Document extract
--- start ---

This sounds extreme because Jesus is using hyperbole.  If I’ve told you once, I’ve told you a million times…. Put God first. This is a call to radical love, the same self-sacrificing love that Jesus showed us in his willingness to die for us. In the two parables, one about building a house and the other about going to war, that’s the cost Jesus is talking about. Love is costly.

“In the incarnation of Jesus Christ, God chooses a costly path, a holy risk. If Christ himself was willing to risk the worst that the world could do to him, then we who would follow him must be willing to take risks as well.”[9]

Are we willing to take risks?

This is what Jesus is calling us to do when he says we must carry our own cross and follow him.

Thea Racelis, [a pastor and writing coach] …has written about her experience [with taking risks] as a foster parent. “The worst advice I heard,” she writes, “was the warning to be cautious with our love.” Well-meaning friends said things like, “You know this is risky. Be careful.” They didn’t want Thea and her spouse to grow attached to a child who could be taken away and returned to her birth mother.

--- end ---

Supplied information

--- start ---

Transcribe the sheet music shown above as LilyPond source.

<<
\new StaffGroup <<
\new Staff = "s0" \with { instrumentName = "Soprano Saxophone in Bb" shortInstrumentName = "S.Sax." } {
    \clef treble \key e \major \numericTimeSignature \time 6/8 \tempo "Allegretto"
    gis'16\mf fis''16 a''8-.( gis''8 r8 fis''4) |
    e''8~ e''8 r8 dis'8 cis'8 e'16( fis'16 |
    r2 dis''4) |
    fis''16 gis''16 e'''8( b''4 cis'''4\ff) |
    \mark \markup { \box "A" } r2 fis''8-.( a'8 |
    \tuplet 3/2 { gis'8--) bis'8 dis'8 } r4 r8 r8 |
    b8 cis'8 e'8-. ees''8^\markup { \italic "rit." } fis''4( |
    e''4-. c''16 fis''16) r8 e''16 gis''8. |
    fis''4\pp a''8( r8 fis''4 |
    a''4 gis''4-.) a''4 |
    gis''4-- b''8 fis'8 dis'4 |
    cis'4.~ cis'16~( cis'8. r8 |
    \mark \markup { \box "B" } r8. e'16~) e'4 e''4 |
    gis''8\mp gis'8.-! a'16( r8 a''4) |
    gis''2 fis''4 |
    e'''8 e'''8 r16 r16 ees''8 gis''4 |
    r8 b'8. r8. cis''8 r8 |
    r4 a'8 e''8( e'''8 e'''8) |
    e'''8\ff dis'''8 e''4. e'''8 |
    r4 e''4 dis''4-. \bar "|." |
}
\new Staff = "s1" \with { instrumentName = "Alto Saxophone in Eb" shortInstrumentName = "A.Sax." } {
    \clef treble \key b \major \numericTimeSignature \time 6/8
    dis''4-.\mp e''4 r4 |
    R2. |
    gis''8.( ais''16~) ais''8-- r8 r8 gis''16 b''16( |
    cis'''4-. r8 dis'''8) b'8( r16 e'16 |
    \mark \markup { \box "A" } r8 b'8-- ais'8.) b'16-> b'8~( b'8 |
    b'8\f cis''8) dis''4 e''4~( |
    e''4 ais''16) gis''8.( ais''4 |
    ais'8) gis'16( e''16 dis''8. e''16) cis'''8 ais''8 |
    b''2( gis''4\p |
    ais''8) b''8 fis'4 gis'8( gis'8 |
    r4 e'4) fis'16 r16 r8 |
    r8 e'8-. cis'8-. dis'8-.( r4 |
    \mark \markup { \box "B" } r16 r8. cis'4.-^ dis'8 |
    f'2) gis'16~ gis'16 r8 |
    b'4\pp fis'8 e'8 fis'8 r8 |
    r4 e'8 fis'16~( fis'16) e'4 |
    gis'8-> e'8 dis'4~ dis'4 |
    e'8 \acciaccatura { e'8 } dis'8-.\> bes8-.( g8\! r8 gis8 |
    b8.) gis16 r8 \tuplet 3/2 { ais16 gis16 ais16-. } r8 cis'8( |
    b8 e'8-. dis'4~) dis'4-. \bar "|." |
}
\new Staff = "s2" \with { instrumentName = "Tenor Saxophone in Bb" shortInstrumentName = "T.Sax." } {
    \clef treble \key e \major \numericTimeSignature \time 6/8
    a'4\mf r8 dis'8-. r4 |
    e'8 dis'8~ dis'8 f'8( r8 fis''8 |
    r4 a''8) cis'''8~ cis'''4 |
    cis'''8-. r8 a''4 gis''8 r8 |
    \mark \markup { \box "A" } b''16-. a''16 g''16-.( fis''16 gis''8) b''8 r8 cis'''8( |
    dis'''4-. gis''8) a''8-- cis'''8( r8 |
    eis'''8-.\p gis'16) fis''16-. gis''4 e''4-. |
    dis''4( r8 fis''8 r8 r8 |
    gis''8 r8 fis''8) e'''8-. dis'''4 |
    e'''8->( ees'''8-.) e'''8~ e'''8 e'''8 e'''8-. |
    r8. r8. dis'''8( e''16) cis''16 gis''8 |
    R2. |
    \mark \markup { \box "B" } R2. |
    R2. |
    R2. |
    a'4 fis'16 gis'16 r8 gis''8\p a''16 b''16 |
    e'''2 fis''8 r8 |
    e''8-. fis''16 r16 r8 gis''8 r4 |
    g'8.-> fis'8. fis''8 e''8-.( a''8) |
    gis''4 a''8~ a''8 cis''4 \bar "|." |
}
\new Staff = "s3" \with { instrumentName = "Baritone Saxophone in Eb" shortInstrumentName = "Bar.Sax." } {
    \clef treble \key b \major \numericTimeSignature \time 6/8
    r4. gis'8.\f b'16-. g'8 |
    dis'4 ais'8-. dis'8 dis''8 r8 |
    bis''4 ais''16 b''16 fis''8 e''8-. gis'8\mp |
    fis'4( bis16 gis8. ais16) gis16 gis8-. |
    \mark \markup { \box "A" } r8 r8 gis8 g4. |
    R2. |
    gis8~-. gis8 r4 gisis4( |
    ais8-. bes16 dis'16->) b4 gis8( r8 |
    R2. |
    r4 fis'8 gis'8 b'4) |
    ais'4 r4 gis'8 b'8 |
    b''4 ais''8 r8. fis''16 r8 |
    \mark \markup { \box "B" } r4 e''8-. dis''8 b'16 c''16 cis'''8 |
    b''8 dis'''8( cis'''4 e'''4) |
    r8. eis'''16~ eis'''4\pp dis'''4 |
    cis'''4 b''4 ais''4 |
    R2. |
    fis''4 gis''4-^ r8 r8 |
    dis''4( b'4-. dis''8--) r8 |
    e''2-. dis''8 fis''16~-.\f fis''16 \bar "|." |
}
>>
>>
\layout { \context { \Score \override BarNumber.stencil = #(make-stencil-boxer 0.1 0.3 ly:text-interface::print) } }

--- end ---

Goal 1
According to the sermon excerpt, what does Thea Racelis call the worst advice she heard as a foster parent?
Goal 2
Return the passage of the sermon excerpt from "Thea Racelis, [a" up to and including "her birth mother.".
Goal 3
Write the next part of the sermon on the cost of following Jesus, starting after its final sentence.

Output 1
The warning to be cautious with her and her spouse's love.

Output 2
Thea Racelis, [a pastor and writing coach] …has written about her experience [with taking risks] as a foster parent. “The worst advice I heard,” she writes, “was the warning to be cautious with our love.” Well-meaning friends said things like, “You know this is risky. Be careful.” They didn’t want Thea and her spouse to grow attached to a child who could be taken away and returned to her birth mother.

Output 3
Racelis responded like this: “When faced with life’s many uncertainties, the answer is never going to be ‘love less.’ If that’s the answer you come up with, you are asking the wrong questions. . . . Love is risky.” …

Racelis writes, “I wouldn’t be a Chris­tian if I wanted to stay safe. I will love as much and as hard as I can, for as long as I can.” In the end that’s all that any of us who try to be Christians can do. We can love God enough to risk loving the world…”[10]

Loving God so much that we love the world God created and everyone in it.

That’s the good news in all of this.  That’s the upside.

Just for kicks, I asked Google the question that is the title of this message and discovered that there’s a movie called The Upside (2017). So of course I had to watch it. It was pretty good.  It stars Kevin Hart, Bryan Cranston, and Nicole Kidman. Hart plays Dell, a man fresh out of jail who needs a job.  Cranston plays Phillip, a wealthy paraplegic who needs to hire an aide. Kidman plays Yvonne, is Cranston’s business manager.  The story is based on a true story. Phillip took a risk that resulted in his becoming a paraplegic. As a result, he’s basically given up on life.  In essence, so have Dell and Yvonne.  Over the course of the movie they encourage each other to take some risks and learn how to live again.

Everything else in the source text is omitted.